L’objectif de ce plan de continuité, mis en place dans la structure, est de protéger l’entreprise contre des incidents perturbateurs (incendie, indisponibilité du système d’information, pandémie, acte de malveillance…) en réduisant leur impact potentiel sur son activité. Sur la base de différents scénarii dits « de crise », Soitec a ainsi mis en place une méthodologie pour assurer la bonne gestion des difficultés qui pourraient alors être rencontrées. La volonté de s’inscrire dans cette démarche découle à la fois de l’entreprise elle-même, mais aussi de celle de ses clients. L’exigence de PCA s’avère, en effet, de plus en plus prégnante dans les besoins clients, et celui-ci devient donc aujourd’hui un véritable argument commercial.

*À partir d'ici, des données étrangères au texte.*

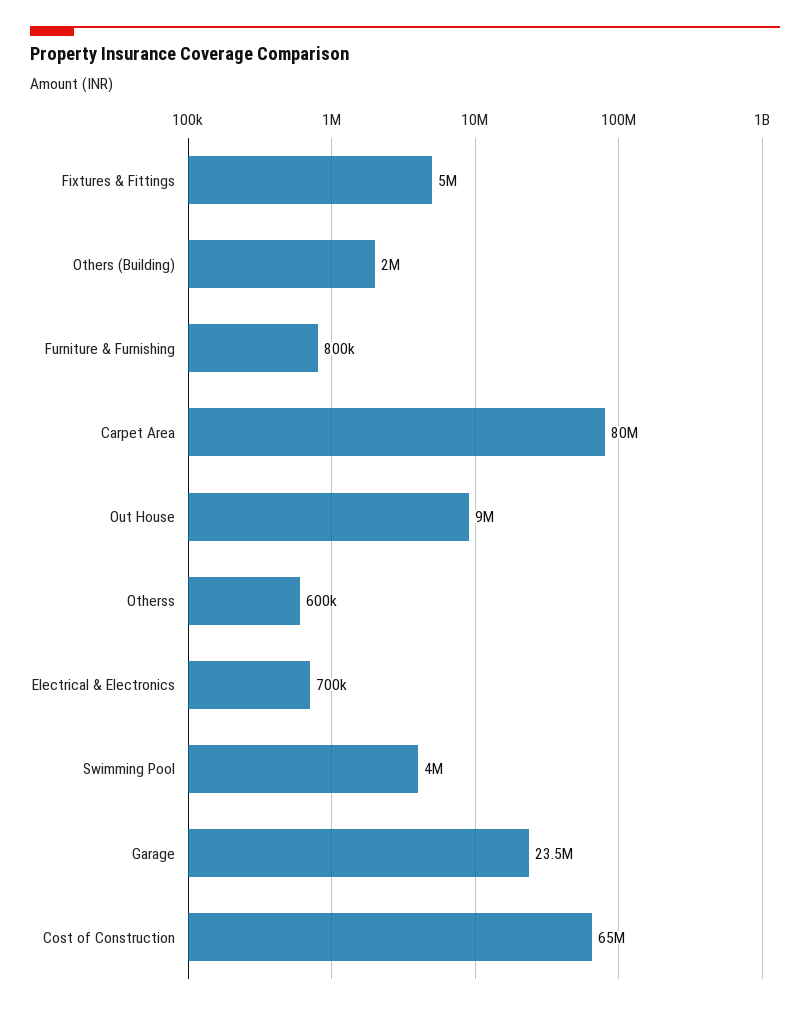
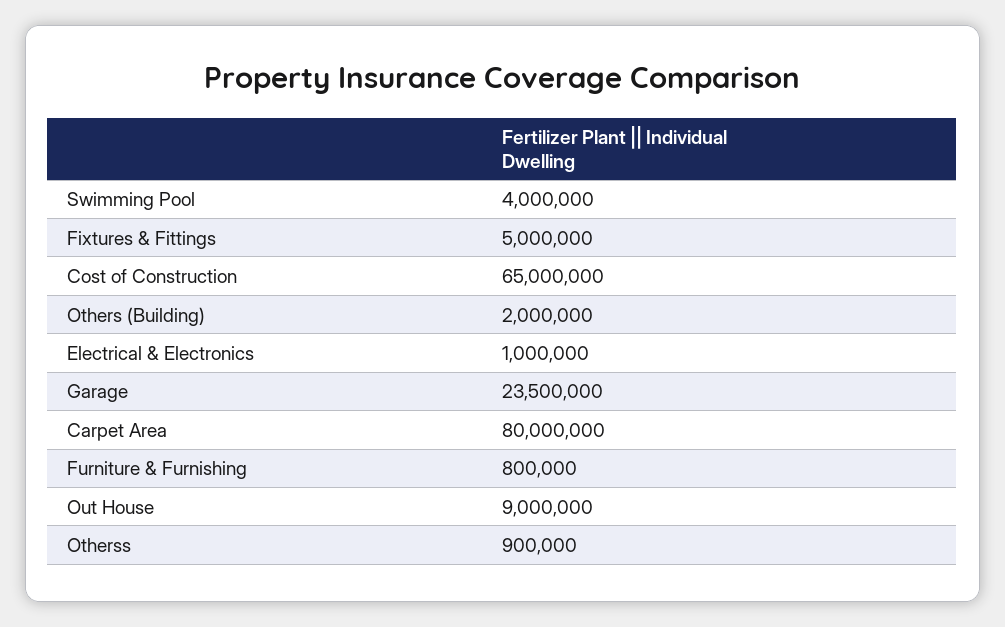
Otherss: 600000 -> 900000
Electrical & Electronics: 700000 -> 1000000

PCA : peut-on parler de ROI ?

« Comment identifier la justification économique de ces plans, peut-on parler de ROI ? », se questionne François Tête, Directeur de Devoteam. Car, en effet globalement, « la veille d’un incident de sécurité, le ROI d’un système de sécurité est nul, le lendemain, il est infini », cite-t-il. Tenter d’évaluer le ROI d’un tel projet en amont permet toutefois de mieux argumenter le « pourquoi » auprès de sa direction. Un tel calcul repose, selon lui, sur le calcul des coûts et celui des gains qualitatifs et quantitatifs. Du côté des coûts, il s’agit notamment des investissements (charge de travail, matériel, logiciel, service…) et des récurrents (charge de travail MCO, maintenance, licence, tests et exercices…). Les gains potentiels découlent, quant à eux, majoritairement du déclenchement du PCA, mais peuvent être déterminés en amont par une BIA (Business Impact Analysis). Cependant, ceux-ci ne s’arrêtent pas là. En effet, la mise en œuvre d’un PCA accroît généralement la productivité, car permet une meilleure connaissance de l’entreprise et de ses processus. Elle s’avère également être un bon argument commercial, mais peut aussi être utilisée ponctuellement pour d’autres usages, tels que la maintenance. Sans compter que certaines entreprises sont tout simplement obligées d’avoir un PCA aujourd’hui, notamment dans le domaine financier.
Au final, l’évaluation ou la certification d’un PCA sert-elle à justifier les coûts ou à démontrer que le PCA fonctionne bien ? Comme le disait Alfred Capus, « tout s’explique et rien ne se justifie », conclut-il.